KUTIPAN SUMBER –
»»
Nasional 12 Mar 2026 4 views

Orang Tua Siswa Datangi KPAI Usai Izin SMK IDN Bogor Dicabut Demul

Puluhan orang tua siswa dari SMK Islamic Development Network (IDN) Boarding School Bogor, Jawa Barat, mendatangi kantor Komisi Perlindungan Anak Indonesia (KPAI) pada Kamis (12/3)....

Orang Tua Siswa Datangi KPAI Usai Izin SMK IDN Bogor Dicabut Demul
Puluhan orang tua siswa dari SMK Islamic Development Network (IDN) Boarding School Bogor, Jawa Barat, mendatangi kantor Komisi Perlindungan Anak Indonesia (KPAI) pada Kamis (12/3). Kedatangan mereka bertujuan untuk memperjuangkan nasib pendidikan anak-anak mereka setelah izin operasional sekolah tersebut dicabut oleh Gubernur Jawa Barat, Dedi Mulyadi.

Sri Malahayati, perwakilan Komite Orang Tua Siswa SMK IDN Bogor, meminta negara untuk memberikan solusi atas ketidakpastian masa depan pendidikan bagi 500 murid SMK IDN Bogor. Menurutnya, kebijakan pencabutan izin ini berdampak serius, terutama karena terjadi di masa krusial pendidikan, saat siswa sedang menghadapi ujian sekolah dan proses seleksi masuk perguruan tinggi.

Dalam sesi mediasi, para orang tua mengungkapkan bahwa keputusan tersebut tidak hanya berdampak administratif, tetapi juga menimbulkan tekanan psikologis dan ketidakpastian masa depan bagi ratusan siswa berprestasi. Mereka meminta solusi yang adil agar kegiatan belajar mengajar dapat terus berjalan.
««
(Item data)
»»
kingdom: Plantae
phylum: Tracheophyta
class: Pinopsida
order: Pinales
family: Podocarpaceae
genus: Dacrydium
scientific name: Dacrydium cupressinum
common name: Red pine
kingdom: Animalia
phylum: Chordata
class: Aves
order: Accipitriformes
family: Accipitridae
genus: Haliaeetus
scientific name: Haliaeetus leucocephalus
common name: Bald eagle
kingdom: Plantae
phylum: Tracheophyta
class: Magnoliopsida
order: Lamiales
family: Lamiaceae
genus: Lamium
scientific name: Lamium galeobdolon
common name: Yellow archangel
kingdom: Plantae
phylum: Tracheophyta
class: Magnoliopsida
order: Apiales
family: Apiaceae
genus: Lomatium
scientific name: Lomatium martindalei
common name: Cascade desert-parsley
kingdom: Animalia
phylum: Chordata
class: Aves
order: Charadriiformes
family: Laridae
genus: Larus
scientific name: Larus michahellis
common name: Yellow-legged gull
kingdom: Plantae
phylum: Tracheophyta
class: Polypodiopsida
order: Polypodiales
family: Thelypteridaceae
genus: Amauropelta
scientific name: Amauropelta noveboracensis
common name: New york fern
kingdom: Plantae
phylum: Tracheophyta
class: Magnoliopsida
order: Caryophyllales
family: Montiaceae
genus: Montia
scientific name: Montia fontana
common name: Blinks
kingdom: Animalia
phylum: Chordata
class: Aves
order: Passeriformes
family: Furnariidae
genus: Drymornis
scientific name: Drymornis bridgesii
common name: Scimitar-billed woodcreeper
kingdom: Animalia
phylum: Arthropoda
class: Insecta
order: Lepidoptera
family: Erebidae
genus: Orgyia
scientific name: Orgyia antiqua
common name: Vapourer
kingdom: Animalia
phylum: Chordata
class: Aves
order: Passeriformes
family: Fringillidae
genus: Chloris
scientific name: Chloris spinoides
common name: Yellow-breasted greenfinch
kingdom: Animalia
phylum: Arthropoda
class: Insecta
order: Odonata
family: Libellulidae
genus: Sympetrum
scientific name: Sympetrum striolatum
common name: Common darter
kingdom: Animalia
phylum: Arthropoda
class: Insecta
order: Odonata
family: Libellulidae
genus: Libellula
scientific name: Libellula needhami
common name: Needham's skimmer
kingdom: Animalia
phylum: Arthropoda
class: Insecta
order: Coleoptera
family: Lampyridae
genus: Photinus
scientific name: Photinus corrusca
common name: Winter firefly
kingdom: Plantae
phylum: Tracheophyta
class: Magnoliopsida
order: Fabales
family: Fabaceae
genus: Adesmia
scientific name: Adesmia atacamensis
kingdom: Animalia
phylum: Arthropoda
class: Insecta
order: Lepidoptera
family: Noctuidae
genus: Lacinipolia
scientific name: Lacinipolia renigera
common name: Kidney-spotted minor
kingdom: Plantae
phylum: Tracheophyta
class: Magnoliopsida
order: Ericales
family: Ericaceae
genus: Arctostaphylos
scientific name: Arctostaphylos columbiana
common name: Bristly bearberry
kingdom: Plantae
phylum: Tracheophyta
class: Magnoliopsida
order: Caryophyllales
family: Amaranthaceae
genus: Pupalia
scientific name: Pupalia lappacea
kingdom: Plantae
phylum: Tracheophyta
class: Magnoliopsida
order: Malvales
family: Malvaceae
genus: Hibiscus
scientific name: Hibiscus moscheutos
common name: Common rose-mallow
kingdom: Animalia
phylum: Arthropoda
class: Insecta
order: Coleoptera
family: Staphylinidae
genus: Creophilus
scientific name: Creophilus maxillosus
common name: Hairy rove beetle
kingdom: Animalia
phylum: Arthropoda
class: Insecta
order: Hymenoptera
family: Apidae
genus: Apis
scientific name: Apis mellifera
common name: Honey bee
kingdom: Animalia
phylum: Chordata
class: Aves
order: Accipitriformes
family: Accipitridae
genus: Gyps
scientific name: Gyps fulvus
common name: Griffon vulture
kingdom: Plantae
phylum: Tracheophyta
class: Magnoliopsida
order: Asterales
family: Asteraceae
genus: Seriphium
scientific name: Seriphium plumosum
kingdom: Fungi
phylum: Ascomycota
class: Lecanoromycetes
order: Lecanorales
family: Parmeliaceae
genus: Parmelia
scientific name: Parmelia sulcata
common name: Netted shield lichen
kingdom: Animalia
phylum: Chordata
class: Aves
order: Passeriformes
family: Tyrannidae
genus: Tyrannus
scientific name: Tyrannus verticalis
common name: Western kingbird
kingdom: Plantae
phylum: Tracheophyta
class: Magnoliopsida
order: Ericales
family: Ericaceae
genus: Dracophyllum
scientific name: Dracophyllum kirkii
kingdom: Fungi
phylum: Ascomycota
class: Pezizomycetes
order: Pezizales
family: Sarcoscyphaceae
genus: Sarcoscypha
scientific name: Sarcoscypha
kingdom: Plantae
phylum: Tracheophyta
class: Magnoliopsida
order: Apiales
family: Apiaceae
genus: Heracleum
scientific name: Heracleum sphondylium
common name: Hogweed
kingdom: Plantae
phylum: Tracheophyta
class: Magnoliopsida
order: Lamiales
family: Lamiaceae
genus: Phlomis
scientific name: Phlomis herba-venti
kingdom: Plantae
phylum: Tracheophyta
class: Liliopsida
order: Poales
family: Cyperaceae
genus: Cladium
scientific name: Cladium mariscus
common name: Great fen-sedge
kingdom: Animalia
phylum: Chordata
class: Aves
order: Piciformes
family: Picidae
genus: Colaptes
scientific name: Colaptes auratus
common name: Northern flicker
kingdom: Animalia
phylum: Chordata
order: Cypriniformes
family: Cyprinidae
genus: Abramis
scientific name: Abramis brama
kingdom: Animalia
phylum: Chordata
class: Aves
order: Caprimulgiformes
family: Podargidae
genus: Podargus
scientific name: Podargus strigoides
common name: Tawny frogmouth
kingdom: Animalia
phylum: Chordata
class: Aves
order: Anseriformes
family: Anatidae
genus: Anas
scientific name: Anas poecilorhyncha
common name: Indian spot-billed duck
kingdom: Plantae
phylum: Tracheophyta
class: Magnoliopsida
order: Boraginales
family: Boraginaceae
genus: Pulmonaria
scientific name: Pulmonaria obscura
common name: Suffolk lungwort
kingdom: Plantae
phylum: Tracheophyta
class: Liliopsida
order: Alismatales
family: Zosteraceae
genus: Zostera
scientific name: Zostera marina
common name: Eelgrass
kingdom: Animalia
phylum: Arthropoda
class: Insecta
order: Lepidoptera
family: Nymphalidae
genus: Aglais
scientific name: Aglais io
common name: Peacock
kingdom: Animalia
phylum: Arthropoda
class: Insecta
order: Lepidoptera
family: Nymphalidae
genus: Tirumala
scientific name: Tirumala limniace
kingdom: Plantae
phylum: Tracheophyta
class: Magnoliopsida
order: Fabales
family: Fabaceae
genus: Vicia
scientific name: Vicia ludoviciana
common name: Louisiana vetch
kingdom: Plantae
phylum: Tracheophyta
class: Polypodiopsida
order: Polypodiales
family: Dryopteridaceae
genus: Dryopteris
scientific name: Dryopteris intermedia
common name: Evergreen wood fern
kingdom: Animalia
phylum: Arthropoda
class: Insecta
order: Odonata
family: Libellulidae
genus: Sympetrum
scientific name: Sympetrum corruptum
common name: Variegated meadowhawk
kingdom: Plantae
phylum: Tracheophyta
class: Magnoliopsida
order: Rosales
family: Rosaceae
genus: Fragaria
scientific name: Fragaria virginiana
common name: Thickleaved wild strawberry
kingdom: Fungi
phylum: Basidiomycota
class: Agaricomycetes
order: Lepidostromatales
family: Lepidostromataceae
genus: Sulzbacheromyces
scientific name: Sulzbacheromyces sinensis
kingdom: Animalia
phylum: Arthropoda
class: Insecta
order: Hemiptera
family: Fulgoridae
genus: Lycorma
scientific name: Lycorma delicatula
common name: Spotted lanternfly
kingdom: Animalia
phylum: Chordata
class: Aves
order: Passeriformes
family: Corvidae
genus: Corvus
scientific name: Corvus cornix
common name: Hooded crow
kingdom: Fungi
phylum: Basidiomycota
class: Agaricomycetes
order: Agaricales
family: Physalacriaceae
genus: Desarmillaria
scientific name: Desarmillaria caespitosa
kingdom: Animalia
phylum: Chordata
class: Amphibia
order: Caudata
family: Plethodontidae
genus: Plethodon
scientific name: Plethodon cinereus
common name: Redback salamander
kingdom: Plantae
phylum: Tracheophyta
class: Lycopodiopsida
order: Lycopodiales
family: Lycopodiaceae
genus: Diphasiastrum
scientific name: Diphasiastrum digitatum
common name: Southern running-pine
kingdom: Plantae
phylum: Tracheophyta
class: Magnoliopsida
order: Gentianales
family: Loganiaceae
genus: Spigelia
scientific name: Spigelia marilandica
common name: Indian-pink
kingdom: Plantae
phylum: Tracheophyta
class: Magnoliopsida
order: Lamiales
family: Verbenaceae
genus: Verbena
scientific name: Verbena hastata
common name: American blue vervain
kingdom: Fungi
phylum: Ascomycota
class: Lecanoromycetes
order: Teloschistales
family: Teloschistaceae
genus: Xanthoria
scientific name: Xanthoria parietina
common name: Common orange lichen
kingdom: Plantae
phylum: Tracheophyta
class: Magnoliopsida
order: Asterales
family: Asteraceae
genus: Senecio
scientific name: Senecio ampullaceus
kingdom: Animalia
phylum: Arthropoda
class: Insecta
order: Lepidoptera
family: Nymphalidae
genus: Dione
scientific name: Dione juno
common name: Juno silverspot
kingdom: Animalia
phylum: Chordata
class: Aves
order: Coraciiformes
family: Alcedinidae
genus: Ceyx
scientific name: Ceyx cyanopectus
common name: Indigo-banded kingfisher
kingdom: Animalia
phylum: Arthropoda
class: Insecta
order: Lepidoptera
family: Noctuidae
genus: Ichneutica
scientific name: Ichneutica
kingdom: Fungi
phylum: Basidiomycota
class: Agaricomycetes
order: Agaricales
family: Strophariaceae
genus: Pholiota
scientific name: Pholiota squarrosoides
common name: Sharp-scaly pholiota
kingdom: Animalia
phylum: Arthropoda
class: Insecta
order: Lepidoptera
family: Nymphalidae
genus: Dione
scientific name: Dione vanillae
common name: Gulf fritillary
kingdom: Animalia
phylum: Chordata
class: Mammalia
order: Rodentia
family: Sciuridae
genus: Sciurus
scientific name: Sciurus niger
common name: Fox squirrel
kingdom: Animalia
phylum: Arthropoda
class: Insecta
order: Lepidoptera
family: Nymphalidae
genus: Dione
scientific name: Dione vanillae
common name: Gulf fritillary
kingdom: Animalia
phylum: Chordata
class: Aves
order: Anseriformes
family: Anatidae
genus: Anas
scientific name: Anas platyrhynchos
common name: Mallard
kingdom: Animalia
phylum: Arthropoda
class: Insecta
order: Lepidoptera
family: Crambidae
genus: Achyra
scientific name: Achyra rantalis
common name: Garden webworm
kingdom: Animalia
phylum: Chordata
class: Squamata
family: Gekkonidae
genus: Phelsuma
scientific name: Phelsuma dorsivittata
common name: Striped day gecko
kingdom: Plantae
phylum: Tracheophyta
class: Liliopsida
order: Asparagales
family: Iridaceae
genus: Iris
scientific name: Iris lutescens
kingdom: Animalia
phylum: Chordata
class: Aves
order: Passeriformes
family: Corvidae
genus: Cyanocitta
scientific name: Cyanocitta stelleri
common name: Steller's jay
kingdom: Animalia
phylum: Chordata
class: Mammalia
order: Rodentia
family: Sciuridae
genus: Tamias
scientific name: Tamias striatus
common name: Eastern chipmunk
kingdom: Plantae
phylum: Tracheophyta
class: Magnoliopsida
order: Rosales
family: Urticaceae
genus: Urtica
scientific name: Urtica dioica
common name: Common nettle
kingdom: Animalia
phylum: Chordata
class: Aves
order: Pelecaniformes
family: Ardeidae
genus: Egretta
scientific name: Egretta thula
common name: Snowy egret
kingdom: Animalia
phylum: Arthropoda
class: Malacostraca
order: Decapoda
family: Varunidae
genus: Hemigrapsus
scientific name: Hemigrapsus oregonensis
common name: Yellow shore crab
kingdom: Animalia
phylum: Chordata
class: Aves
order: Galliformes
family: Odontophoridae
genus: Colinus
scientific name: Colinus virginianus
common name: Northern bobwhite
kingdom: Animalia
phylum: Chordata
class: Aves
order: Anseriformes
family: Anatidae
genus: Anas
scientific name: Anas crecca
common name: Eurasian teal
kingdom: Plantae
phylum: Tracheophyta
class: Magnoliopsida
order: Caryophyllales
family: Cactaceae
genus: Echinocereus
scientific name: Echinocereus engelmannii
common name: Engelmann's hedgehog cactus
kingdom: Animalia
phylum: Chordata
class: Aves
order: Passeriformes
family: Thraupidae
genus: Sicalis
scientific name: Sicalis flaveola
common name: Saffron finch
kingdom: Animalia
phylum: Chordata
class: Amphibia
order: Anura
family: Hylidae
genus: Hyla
««
PETUNJUK LATIHAN –
A. Menurut berita tentang pencabutan izin SMK IDN Bogor, berapa murid yang masa depan pendidikannya tidak pasti?
B. Tuliskan lanjutan berita tentang pencabutan izin SMK IDN Bogor, dimulai setelah kalimat terakhirnya.

KUNCI JAWABAN –
A. 500 murid.

B.
Para orang tua menegaskan bahwa SMK IDN memiliki Akreditasi A dan dikenal telah menghasilkan berbagai prestasi internasional di bidang teknologi dan digital. Mereka datang bukan untuk berkonfrontasi dengan pemerintah daerah, melainkan memohon solusi yang adil dan proporsional agar hak pendidikan ratusan siswa tetap terlindungi dan mereka dapat lulus sekolah dengan normal. Sri menekankan bahwa pendidikan adalah investasi bangsa dan masa depan anak-anak tidak boleh terhenti hanya karena persoalan administratif.

Sebelumnya, para orang tua juga telah mendatangi Bale Pananggeuhan Gedung Sate Bandung pada Selasa (10/3). Sri menyatakan keterkejutannya dengan SK Gubernur tentang pembatalan izin operasional sekolah di tengah tahun ajaran, mengingat saat ini sudah Maret dan siswa akan segera menghadapi ujian.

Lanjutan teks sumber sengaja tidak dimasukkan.